I know which kind you are.

Why Generosity?

I’m pretty good at fundraising, except when I forget that I’m supposed to be doing it. I have an unfortunate tendency to rest on my laurels, thinking, as a few lakhs roll in, that I can now relax. I can’t.

No one can. Fundraising is an art and a science, and both are demanding. Never rest, never take your eye off the ball.

I had done both at the time I was coming up with the theme for the calendar.

Previous calendars had taught me helpful things like: “Leap and the net will appear” and “if you can dream it you can achieve it” so I thought I would choose a theme that spoke to our present situation: if there was ever a time when we needed generous souls to step up, it was now.

And we were desperate enough that we didn’t even care if people smiled when they donated.

Hence our January image, taken by Erin Steigerwalt:

January page of KV calendar - girl in orange, smiling. Text reads: The Lord Loves a cheerful giver. He also accepeth from a grouch.

February was a little sermon to the unconvinced: what do you really think you are doing with all that money? Do you think you can take it with you? Don’t you want to get a little credit in this world before you check out permanently?

Child in fancy dress, giggling: text reads All that you have shall one day be given; therefore give now, that the season of giving may be yours and not your inheritors (Khalil Gibran)

March? All poetry. Since it’s my birthday month, I chose one of my favorite photos and one of my favorite poems. This one was taken at Juhu Beach in Mumbai and how did that little girl know to wear the perfect dress to go with the Yeats poem?

I love this poem because it’s what our kids – all of them, special and typical – are saying to us as adults (and as donors to their futures): My dreams. My dreams.
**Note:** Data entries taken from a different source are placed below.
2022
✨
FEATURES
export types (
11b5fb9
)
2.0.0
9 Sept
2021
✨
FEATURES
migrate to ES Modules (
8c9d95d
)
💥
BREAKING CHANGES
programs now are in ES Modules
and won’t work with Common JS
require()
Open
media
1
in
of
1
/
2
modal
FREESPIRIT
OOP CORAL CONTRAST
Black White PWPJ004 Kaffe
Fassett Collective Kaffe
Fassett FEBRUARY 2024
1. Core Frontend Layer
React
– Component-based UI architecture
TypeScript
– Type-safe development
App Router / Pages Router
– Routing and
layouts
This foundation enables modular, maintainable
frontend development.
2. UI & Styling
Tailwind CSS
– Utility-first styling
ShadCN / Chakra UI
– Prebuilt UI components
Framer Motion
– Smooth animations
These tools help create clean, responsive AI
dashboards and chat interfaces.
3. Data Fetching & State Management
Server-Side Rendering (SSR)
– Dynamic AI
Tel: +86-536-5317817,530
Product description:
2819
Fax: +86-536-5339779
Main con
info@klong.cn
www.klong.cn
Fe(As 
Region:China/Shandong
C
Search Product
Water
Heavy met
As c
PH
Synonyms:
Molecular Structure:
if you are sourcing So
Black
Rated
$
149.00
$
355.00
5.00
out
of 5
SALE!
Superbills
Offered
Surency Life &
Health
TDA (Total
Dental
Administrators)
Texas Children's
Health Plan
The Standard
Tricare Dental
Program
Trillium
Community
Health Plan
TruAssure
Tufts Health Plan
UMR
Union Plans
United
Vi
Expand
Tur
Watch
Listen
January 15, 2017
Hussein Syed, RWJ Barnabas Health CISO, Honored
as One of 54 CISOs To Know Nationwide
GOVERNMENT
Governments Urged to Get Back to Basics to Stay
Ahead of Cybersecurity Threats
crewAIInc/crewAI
Those are my dreams under your feet.

Little girl walking on a beach - wearing a blue and white dress. text reads: Had I the heavens' embroidered cloths, Enwrought with golden and silver light, The blue and the dim and the dark cloths Of night and light and the half-light, I would spread the cloths under your feet: But I, being poor, have only my dreams; I have spread my dreams under your feet; Tread softly because you tread on my dreams.

April, again by Steigerwalt, is a tribute to our donors who give generously though they can’t really afford to – the widow’s mite – and reminding us all that real joy comes through giving, no matter how wealthy or how poor one is.

Two girls in a slum school working on a slate together. Text reads: One must be poor to know the luxury of giving!

 

Speaking of which, May’s photo is of a man who is perhaps both the poorest and the richest man in our neighborhood.

Old man sitting on the ground with a cow nuzzling his head. Text: To live a pure unselfish life, one must count nothing as one's own in the midst of abundance - The Buddha

 

Ram Chandra is a shepherd. He spends his entire life looking after six or seven cows who, it seems to me, are his dearest friends. Ram Chandra has disability (he is mute, a little slow, and bent over from a spinal deformity) but he also has a gift with animals which is uncanny. His communication with this young calf, for example, is so fluid and powerful it is beyond words and beyond most of us. It conveys a kind of wealth few will ever experience, and it takes another kind of wealth to recognize it as such. (I’m not claiming to have that – most of the time, I feel sorry for him. Just every now and then, I get a glimpse of what he really has, how wealthy Ram Chandra really is.)

Girl laughing, head thrown back. Text: I don't want to make money. I just want to be wonderful.

Sometimes we forget how much happiness there is simply from being. We pin so many hopes on possessions, on the things money can buy and we forget what children are constantly teaching us: happiness lies in being open to life, on sharing its glories, on being wonderful.

Part Two, Coming Up.

 

 

 

 

Showing 2 comments
  • Shipra
    Reply

    Speechless, as always, Jo! The calendar is truly a child of love…..My personal favorite is March! And I’m sure when Ramchandra’s parents named him they did see GOD in him – he has a divine face….

  • Vinita
    Reply

    The calendar is wonderful – i got it in the middle of not very good news and it really did make my day… It will be retained not just for the year 2012 but will be cherished for many more to come!